Pengaruh Influencer Semakin Kuat dalam Membentuk Gaya Hidup Remaja
ilustrasi-foto: pinterest-
RADARTVNEWS.COM - Perkembangan media sosial yang pesat telah melahirkan fenomena influencer sebagai figur publik baru yang memiliki pengaruh besar, khususnya di kalangan remaja. influencer tidak hanya dikenal melalui konten hiburan, tetapi juga melalui gaya berpakaian, pola konsumsi, hingga cara berperilaku yang kerap dijadikan acuan oleh para pengikutnya. Kondisi ini menunjukkan bahwa influencer memiliki peran signifikan dalam membentuk gaya hidup remaja di era digital.
Remaja merupakan kelompok usia yang berada dalam fase pencarian jati diri dan cenderung mudah terpengaruh oleh lingkungan sekitar. Kehadiran influencer di berbagai platform media sosial memberikan gambaran gaya hidup yang dianggap menarik, modern, dan relevan dengan tren masa kini. Melalui unggahan foto, video, maupun cerita sehari-hari, influencer secara tidak langsung menanamkan standar tertentu mengenai penampilan, aktivitas, dan pilihan hidup yang kemudian ditiru oleh remaja.
Salah satu pengaruh yang paling terlihat adalah dalam hal gaya berpakaian dan penampilan. Banyak remaja mengikuti tren fashion yang dikenakan oleh influencer, mulai dari jenis pakaian, aksesoris, hingga gaya riasan. Tren tersebut dengan cepat menyebar dan menjadi populer, terutama karena influencer dianggap sebagai sosok yang dekat dengan kehidupan sehari-hari dan mudah dijangkau melalui media sosial.
Selain penampilan, influencer juga memengaruhi pola konsumsi remaja. Produk makanan, minuman, hingga barang gaya hidup yang dipromosikan oleh influencer sering kali menarik perhatian remaja untuk ikut mencoba. Hal ini mendorong perubahan kebiasaan belanja dan konsumsi, di mana keputusan membeli tidak lagi hanya berdasarkan kebutuhan, tetapi juga dipengaruhi oleh tren dan popularitas di media sosial.
BACA JUGA:Influencer UK Gunakan Lagu Tabola Bale pada Kelas Senam, Budaya Musik Indonesia Makin Dikenal
Pengaruh influencer juga merambah pada gaya hidup sehari-hari, seperti pilihan tempat nongkrong, aktivitas hiburan, hingga cara menghabiskan waktu luang. Remaja cenderung meniru aktivitas yang ditampilkan influencer karena dianggap menarik dan sesuai dengan citra kehidupan modern. Dalam beberapa kasus, hal ini dapat memberikan dampak positif, seperti meningkatnya kreativitas dan motivasi untuk berkarya. Namun, jika tidak disikapi dengan bijak, pengaruh tersebut juga berpotensi menimbulkan tekanan sosial dan gaya hidup konsumtif.
Di sisi lain, influencer juga memiliki peran penting dalam menyebarkan pesan-pesan positif kepada remaja.
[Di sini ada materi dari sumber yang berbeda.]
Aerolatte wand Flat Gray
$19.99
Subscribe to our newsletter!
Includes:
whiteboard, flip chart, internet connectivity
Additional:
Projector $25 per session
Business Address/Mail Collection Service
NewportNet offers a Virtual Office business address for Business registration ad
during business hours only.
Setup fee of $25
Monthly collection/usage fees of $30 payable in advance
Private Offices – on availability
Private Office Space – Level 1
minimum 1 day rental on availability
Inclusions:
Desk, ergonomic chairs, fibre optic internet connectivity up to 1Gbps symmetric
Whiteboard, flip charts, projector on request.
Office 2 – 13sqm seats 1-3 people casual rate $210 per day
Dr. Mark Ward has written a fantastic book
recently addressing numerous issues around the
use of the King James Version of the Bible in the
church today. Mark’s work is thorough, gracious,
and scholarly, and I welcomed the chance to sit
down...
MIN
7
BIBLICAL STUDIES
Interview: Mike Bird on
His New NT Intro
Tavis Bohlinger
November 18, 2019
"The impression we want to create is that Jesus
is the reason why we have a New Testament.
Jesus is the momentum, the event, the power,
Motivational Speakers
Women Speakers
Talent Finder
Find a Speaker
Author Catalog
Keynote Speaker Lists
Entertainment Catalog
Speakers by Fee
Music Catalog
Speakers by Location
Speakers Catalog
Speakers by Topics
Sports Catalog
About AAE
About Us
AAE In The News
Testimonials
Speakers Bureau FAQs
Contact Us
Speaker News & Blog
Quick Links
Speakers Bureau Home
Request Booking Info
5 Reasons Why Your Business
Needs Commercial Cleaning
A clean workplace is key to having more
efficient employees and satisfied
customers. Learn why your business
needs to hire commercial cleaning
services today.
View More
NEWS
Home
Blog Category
Konten yang mengangkat nilai edukasi, kepedulian sosial, dan gaya hidup sehat dapat memberikan dampak baik bagi perkembangan remaja. Oleh karena itu, pemilihan influencer yang tepat dan kemampuan remaja dalam menyaring informasi menjadi faktor penting dalam menghadapi arus pengaruh media sosial.
Penting bagi orang tua, pendidik, dan lingkungan sekitar untuk memberikan pendampingan kepada remaja dalam menggunakan media sosial. Edukasi mengenai literasi digital dan kemampuan berpikir kritis diperlukan agar remaja tidak mudah terpengaruh oleh konten yang kurang sesuai. Dengan pemahaman yang baik, remaja diharapkan mampu menjadikan influencer sebagai sumber inspirasi positif tanpa kehilangan jati diri dan nilai-nilai yang dimiliki.